Three other cooking must-haves, according to the chef, are fresh produce (his from his own garden), a solid, trusted kitchen staff and happy diners.
“It’s the client who runs the house,” Bocuse told the AP.
He disparaged the notion that his culinary offerings amounted to nouvelle cuisine, although he incorporated aspects of it. And he scoffed at critics who contended that his food was stuck in a bygone age. Georges Auguste Escoffier, who gave classic French cuisine a world profile, remained a solid inspiration at Bocuse’s table.
“Escoffier was the master of us all,” Bocuse once said.
World War II interrupted his kitchen duties. He fought in the First Division of the Free French Forces, was wounded and cared for at a U.S. field hospital.
“I always say I have American blood in my veins because … I had transfusions of American blood,” he said in the AP interview. An American flag still flies outside his restaurant.
The war had a lasting impact on the chef.
“(It) forges the character,” he said. “You no longer have the same idea of life.”
Bocuse might have settled for being a renowned French chef worthy of a pilgrimage by food lovers with deep pockets. Instead, he parlayed his culinary skills into a worldwide food conglomerate.
He opened two brasseries in Lyon in 1995 and 1997. He added three other eateries in the city and even a hotel. He planted restaurants in the south of France, in Geneva and hopped across the world to Japan, where eight Bocuse brasseries, cafes and other establishments were opened.

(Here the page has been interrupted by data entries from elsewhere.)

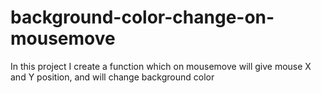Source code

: # background-color-change-on-mousemove

In this project I create a function which on mousemove will give mouse X and Y position, and will change background color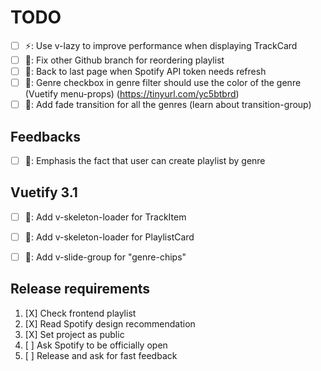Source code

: # TODO

- [ ] ⚡️: Use v-lazy to improve performance when displaying TrackCard
- [ ] 🚧: Fix other Github branch for reordering playlist
- [ ] 🚧: Back to last page when Spotify API token needs refresh
- [ ] 🎨: Genre checkbox in genre filter should use the color of the genre (Vuetify menu-props) (https://tinyurl.com/yc5btbrd)
- [ ] 🎨: Add fade transition for all the genres (learn about transition-group)

## Feedbacks

- [ ] 🎨: Emphasis the fact that user can create playlist by genre

## Vuetify 3.1

- [ ] 🎨: Add v-skeleton-loader for TrackItem
- [ ] 🎨: Add v-skeleton-loader for PlaylistCard
- [ ] 🎨: Add v-slide-group for "genre-chips"


## Release requirements

1. [X] Check frontend playlist
2. [X] Read Spotify design recommendation
3. [X] Set project as public
4. [ ] Ask Spotify to be officially open
5. [ ] Release and ask for fast feedback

He also aimed to transmit his savoir-faire to a young generation through the Foundation Paul Bocuse, established in Lyon in 2004 to initiate youth into the cooking profession. His Bocuse d’Or, or gold award — an international competition for young chefs — has grown into a major culinary showcase since its inception in 1987.
While Bocuse’s kitchens were meticulously in order, his personal life was unorthodox as he quietly shared his life with three women.
“I think cuisine and sex have lots of common points,” Bocuse told the L’Express before publication of his biography “Paul Bocuse: The Sacred Fire.” ″Even if it seems a bit macho, I love women.”
The chef put an upbeat spin on his private life: “If I calculate the number of years I’ve been faithful to the three women who count in my life, I get 145 years,” he is quoted as saying in “The Sacred Fire.”
The biography was written by Eve-Marie Zizza-Lalu, daughter of the most recent woman in Bocuse’s life, Patricia Zizza, whom he met in 1972.
Yet it is his wife Raymonde, with whom Bocuse had a daughter, Francoise, who helps watch over his main restaurant. That is no small task — Bocuse saw the reservation book as the real measure of any chef’s cuisine.
“If the restaurant works, if it’s full of clients … whatever the cuisine, he (the chef) is right,” he said.
In addition to his wife, Bocuse is survived by his daughter Francoise and his son Jerome.